* [Entries provided]:
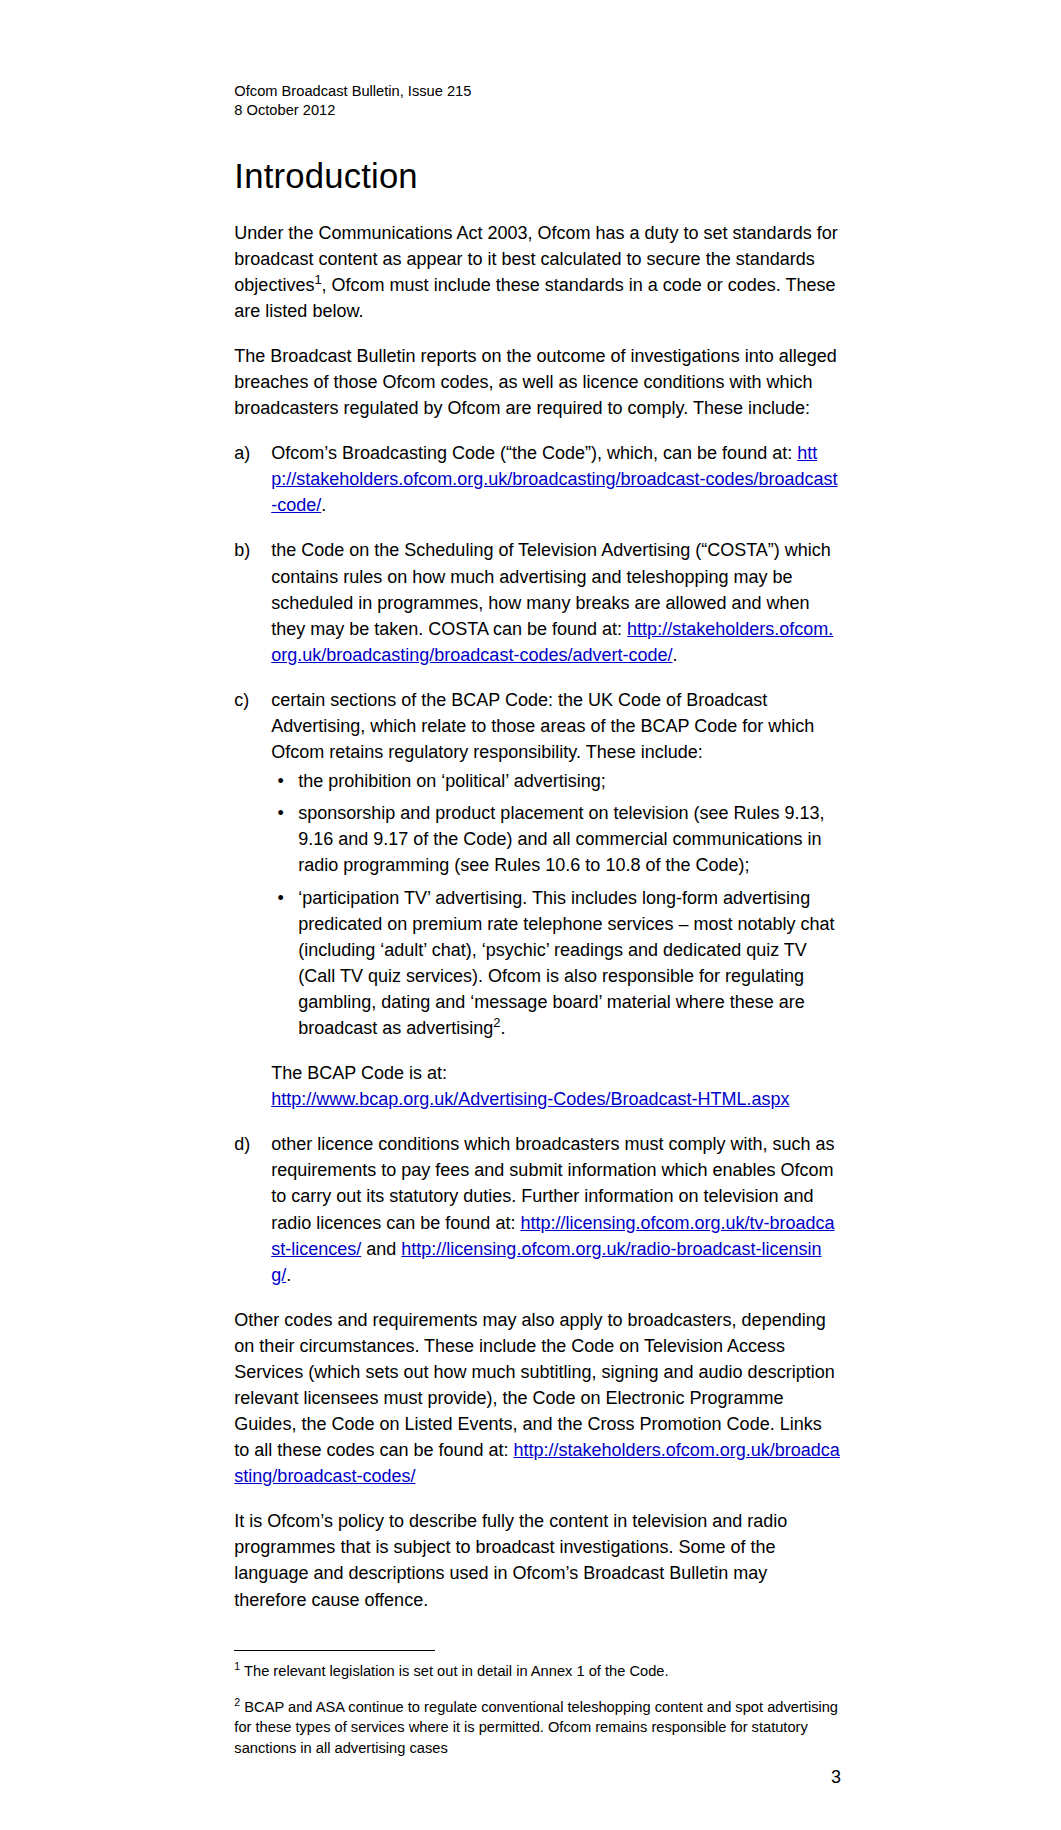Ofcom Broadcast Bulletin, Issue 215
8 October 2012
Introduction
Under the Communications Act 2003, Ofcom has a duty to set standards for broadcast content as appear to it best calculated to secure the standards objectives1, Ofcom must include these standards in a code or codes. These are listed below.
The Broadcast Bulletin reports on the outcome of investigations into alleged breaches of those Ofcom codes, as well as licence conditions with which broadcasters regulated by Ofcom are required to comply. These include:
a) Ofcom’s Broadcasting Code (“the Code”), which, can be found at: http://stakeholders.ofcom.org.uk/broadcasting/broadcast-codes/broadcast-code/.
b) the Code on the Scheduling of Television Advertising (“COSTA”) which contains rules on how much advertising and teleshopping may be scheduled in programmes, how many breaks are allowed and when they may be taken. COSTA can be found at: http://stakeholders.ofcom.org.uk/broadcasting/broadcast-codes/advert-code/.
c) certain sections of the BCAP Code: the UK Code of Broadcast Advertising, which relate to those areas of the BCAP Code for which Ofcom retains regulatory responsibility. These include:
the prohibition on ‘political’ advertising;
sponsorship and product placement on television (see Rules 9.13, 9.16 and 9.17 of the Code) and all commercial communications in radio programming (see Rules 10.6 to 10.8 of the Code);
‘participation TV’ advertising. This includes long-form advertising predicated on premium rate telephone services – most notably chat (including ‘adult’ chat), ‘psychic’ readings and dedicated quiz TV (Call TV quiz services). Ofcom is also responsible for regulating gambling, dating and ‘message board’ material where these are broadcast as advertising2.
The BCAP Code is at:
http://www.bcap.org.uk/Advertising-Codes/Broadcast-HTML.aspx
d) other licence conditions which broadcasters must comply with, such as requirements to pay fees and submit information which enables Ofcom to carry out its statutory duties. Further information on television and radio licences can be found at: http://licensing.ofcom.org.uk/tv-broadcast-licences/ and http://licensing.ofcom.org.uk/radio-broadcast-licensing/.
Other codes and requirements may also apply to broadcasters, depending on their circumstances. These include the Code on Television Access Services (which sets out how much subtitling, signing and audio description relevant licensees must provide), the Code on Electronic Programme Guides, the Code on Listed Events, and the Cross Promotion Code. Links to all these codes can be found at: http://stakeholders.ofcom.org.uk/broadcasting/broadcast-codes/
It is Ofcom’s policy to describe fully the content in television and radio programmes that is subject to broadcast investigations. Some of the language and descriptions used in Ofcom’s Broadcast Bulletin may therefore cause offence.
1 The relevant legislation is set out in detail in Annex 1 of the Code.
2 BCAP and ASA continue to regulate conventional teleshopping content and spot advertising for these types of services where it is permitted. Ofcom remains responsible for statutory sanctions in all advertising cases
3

* [Problem requirements]:
Copy the records above precisely, and leave every image out of the copy.

* [Output for this task]:
Ofcom Broadcast Bulletin, Issue 215
8 October 2012
Introduction
Under the Communications Act 2003, Ofcom has a duty to set standards for broadcast content as appear to it best calculated to secure the standards objectives1, Ofcom must include these standards in a code or codes. These are listed below.
The Broadcast Bulletin reports on the outcome of investigations into alleged breaches of those Ofcom codes, as well as licence conditions with which broadcasters regulated by Ofcom are required to comply. These include:
a) Ofcom’s Broadcasting Code (“the Code”), which, can be found at: http://stakeholders.ofcom.org.uk/broadcasting/broadcast-codes/broadcast-code/.
b) the Code on the Scheduling of Television Advertising (“COSTA”) which contains rules on how much advertising and teleshopping may be scheduled in programmes, how many breaks are allowed and when they may be taken. COSTA can be found at: http://stakeholders.ofcom.org.uk/broadcasting/broadcast-codes/advert-code/.
c) certain sections of the BCAP Code: the UK Code of Broadcast Advertising, which relate to those areas of the BCAP Code for which Ofcom retains regulatory responsibility. These include:
the prohibition on ‘political’ advertising;
sponsorship and product placement on television (see Rules 9.13, 9.16 and 9.17 of the Code) and all commercial communications in radio programming (see Rules 10.6 to 10.8 of the Code);
‘participation TV’ advertising. This includes long-form advertising predicated on premium rate telephone services – most notably chat (including ‘adult’ chat), ‘psychic’ readings and dedicated quiz TV (Call TV quiz services). Ofcom is also responsible for regulating gambling, dating and ‘message board’ material where these are broadcast as advertising2.
The BCAP Code is at:
http://www.bcap.org.uk/Advertising-Codes/Broadcast-HTML.aspx
d) other licence conditions which broadcasters must comply with, such as requirements to pay fees and submit information which enables Ofcom to carry out its statutory duties. Further information on television and radio licences can be found at: http://licensing.ofcom.org.uk/tv-broadcast-licences/ and http://licensing.ofcom.org.uk/radio-broadcast-licensing/.
Other codes and requirements may also apply to broadcasters, depending on their circumstances. These include the Code on Television Access Services (which sets out how much subtitling, signing and audio description relevant licensees must provide), the Code on Electronic Programme Guides, the Code on Listed Events, and the Cross Promotion Code. Links to all these codes can be found at: http://stakeholders.ofcom.org.uk/broadcasting/broadcast-codes/
It is Ofcom’s policy to describe fully the content in television and radio programmes that is subject to broadcast investigations. Some of the language and descriptions used in Ofcom’s Broadcast Bulletin may therefore cause offence.
1 The relevant legislation is set out in detail in Annex 1 of the Code.
2 BCAP and ASA continue to regulate conventional teleshopping content and spot advertising for these types of services where it is permitted. Ofcom remains responsible for statutory sanctions in all advertising cases
3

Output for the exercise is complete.